Material shown:
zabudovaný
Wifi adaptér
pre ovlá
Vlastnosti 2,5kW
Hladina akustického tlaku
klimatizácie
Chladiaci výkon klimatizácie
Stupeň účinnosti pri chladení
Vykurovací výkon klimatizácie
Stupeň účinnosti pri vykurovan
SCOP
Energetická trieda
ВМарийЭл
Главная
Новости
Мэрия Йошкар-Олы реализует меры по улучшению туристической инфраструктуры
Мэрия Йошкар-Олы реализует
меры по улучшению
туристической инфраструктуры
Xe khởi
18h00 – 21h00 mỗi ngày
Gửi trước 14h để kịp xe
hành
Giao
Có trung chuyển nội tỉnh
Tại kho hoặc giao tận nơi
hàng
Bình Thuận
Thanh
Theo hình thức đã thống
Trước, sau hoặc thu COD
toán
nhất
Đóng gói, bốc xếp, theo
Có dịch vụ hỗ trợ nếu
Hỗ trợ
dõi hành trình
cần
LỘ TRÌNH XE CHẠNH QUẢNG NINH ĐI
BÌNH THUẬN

Work request: Set down, exactly and without anything extra, every line from the one that contains "Theo hình thức đã thống" through the final line of the material.

Response below:
Theo hình thức đã thống
Trước, sau hoặc thu COD
toán
nhất
Đóng gói, bốc xếp, theo
Có dịch vụ hỗ trợ nếu
Hỗ trợ
dõi hành trình
cần
LỘ TRÌNH XE CHẠNH QUẢNG NINH ĐI
BÌNH THUẬN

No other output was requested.